Provides cross-platform ML inference via ONNX Runtime with hardware acceleration on both iOS and Android:
- iOS: CoreML Execution Provider → Apple Neural Engine
- Android: NNAPI Execution Provider → Qualcomm Hexagon / MediaTek APU
- Fallback: CPU execution on all platforms
All NIF functions run on the dirty CPU scheduler to avoid blocking BEAM.
Usage
# Load model from file
{:ok, session_id} = Dala.ML.ONNX.load_model_from_file("model.onnx")
# Or from binary data
{:ok, session_id} = Dala.ML.ONNX.create_session(model_binary)
# Run inference
{:ok, output} = Dala.ML.ONNX.run(session_id, input_binary)
# Clean up
:ok = Dala.ML.ONNX.destroy_session(session_id)
Summary
Functions
Check if ONNX Runtime NIF is available.
Create an ONNX inference session from model binary data.
Destroy an ONNX session and free associated resources.
Load an ONNX model from a file path and create a session.
Run inference on a session with the given input binary data.
Check if ONNX Runtime is available and initialized on this platform.
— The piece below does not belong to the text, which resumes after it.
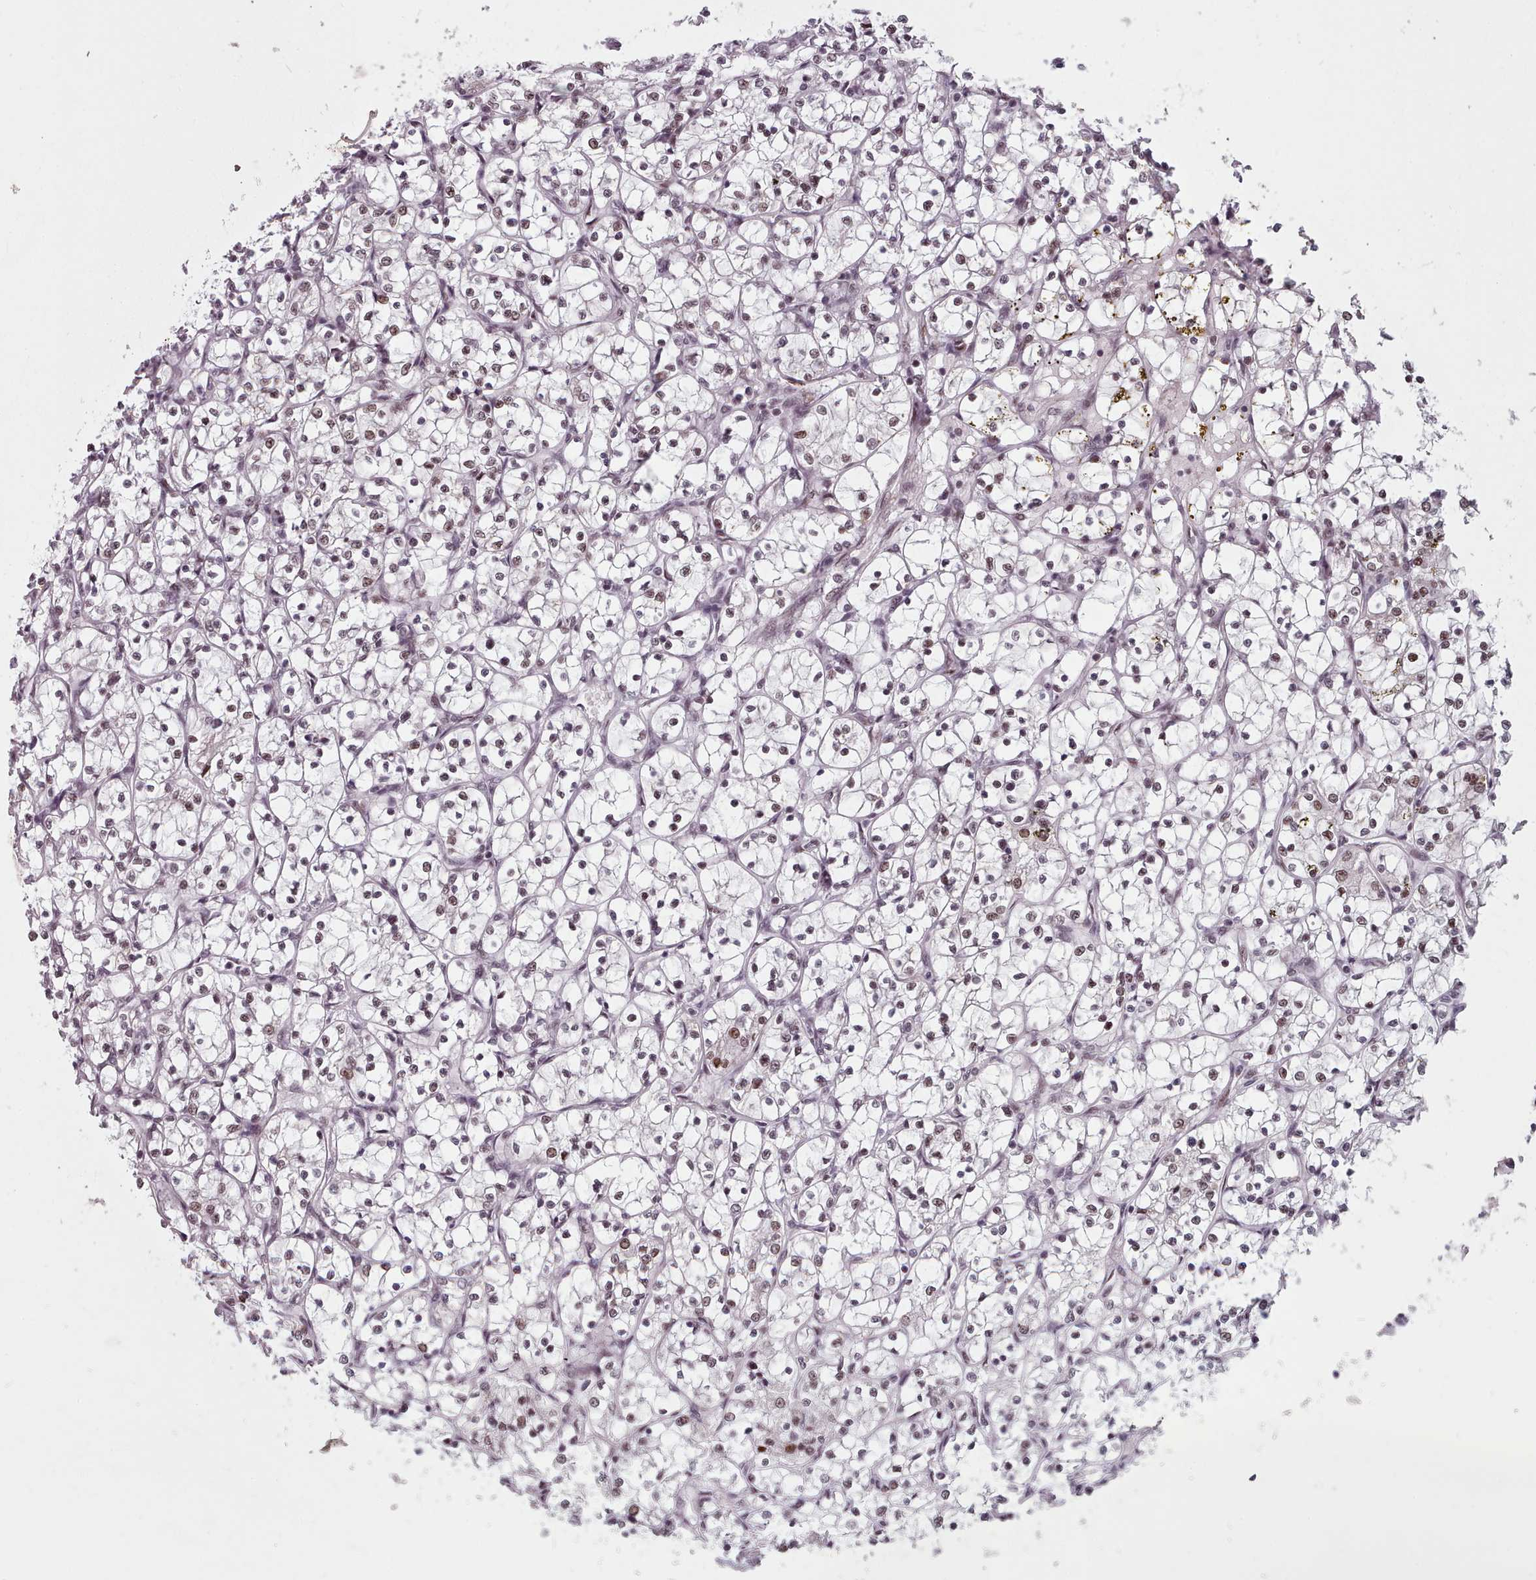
{"staining": {"intensity": "weak", "quantity": "25%-75%", "location": "nuclear"}, "tissue": "renal cancer", "cell_type": "Tumor cells", "image_type": "cancer", "snomed": [{"axis": "morphology", "description": "Adenocarcinoma, NOS"}, {"axis": "topography", "description": "Kidney"}], "caption": "IHC of renal cancer (adenocarcinoma) reveals low levels of weak nuclear positivity in about 25%-75% of tumor cells.", "gene": "SRSF9", "patient": {"sex": "female", "age": 69}}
Return the number of active ONNX sessions.
Functions
@spec available?() :: boolean()
Check if ONNX Runtime NIF is available.
Create an ONNX inference session from model binary data.
Returns {:ok, session_id} on success.
Destroy an ONNX session and free associated resources.
Load an ONNX model from a file path and create a session.
Run inference on a session with the given input binary data.
Input must be a binary of f32 values in the correct shape for the model.
Returns {:ok, output_binary} where output_binary is f32 values.
@spec runtime_available?() :: boolean() | :not_supported
Check if ONNX Runtime is available and initialized on this platform.
@spec session_count() :: integer() | :not_supported
Return the number of active ONNX sessions.